Mais peut-on se demander s’il est vraiment juste qu’un médecin privilégie un jeune de 20 ans qui vend de la drogue et sème le malheur face à une dame de 63 ans qui fait du bénévolat et s’occupe seule de ses petits-enfants ? Ou encore est-ce véritablement équitable de favoriser la survie d’un jeune qui n’aurait pas respecté les mesures de confinement au détriment d’une personne âgée qu’il aurait lui-même contaminée ?
« Cette idée de tenter d’évaluer la valeur d’une personne va à l’encontre de la base de toute l’éthique clinique, prévient Vardit Ravitsky. Ces jugements sont subjectifs, culturels et partiaux, et ils amènent une discrimination affreuse. » Il faut se tenir le plus loin possible de ce type de raisonnement, souligne-t-elle. Parce que ce jeune criminel ou encore cet insouciant n’ont peut-être pas eu le privilège d’avoir accès à une éducation de qualité et de grandir dans un milieu sain, ce qui a pu influer sur leurs choix de vie tout comme sur leurs valeurs.
La professeure rappelle que cette erreur a été commise à Seattle dans les années 1960. Une quantité restreinte de machines permettant d’effectuer de la dialyse était disponible. Afin de déterminer qui aurait droit au précieux traitement, un comité surnommé le « God committee » avait été créé. Les délibérations étaient alors axées sur la valeur sociale et humaine de chaque patient. On évaluait si celui-ci avait des enfants, s’il allait à l’église, s’il était un employeur, s’il contribuait activement à la société, etc. Une dérive extrêmement contestable et pernicieuse puisque complètement subjective et soumise à de multiples préjugés. « Ça a créé une réaction très forte dans la population et, depuis ce temps, on est extrêmement conscient qu’il ne faut plus jamais aller dans cette direction-là en tentant d’évaluer la valeur d’une personne », conclut Vardit Ravitsky.
Priorité à la COVID-19
Ces déchirements éthiques découlent de la rareté des ressources. Et en temps de pandémie, les pénuries peuvent être nombreuses : pour les ventilateurs, le matériel de protection médical, les lits aux soins intensifs, les tests de dépistage, les médicaments et aussi les ressources humaines.
Bien des patients en attente d’une intervention chirurgicale estiment d’ailleurs aujourd’hui être pénalisés en raison de choix effectués dans l’allocation des ressources et dans la gestion du risque.

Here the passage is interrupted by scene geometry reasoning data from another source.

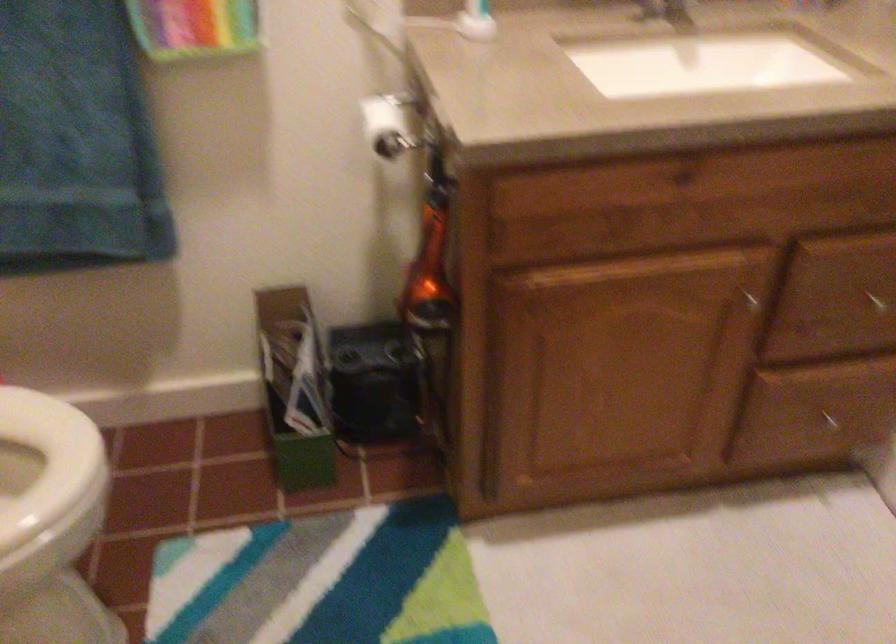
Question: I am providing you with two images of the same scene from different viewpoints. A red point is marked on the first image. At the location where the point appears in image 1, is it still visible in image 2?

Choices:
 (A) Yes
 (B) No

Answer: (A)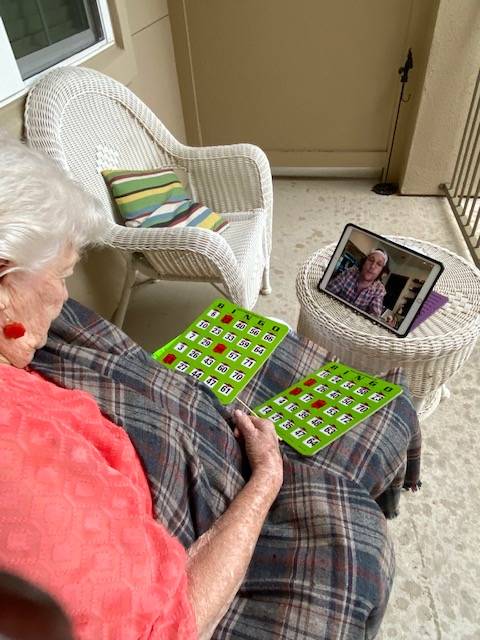
What are the coordinates of `white wicker table` in the screenshot? It's located at (427, 351).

« Je me demande qui je suis moi par rapport à une personne atteinte de la COVID-19, qui je suis moi par rapport aux autres citoyens », se questionne Pierre Taillefer, à qui on a découvert une masse cancéreuse dans un poumon au début du mois de mars. « Le gouvernement déploie des moyens extraordinaires pour contenir la crise du coronavirus, mais est-ce qu’il déploie des moyens aussi extraordinaires pour les gens atteints du cancer ? »
« L’éthique, c’est l’art de faire des choix dans des circonstances difficiles », rappelle René Villemure. L’éthique est donc partout en ce moment, même si on en entend bien peu parler.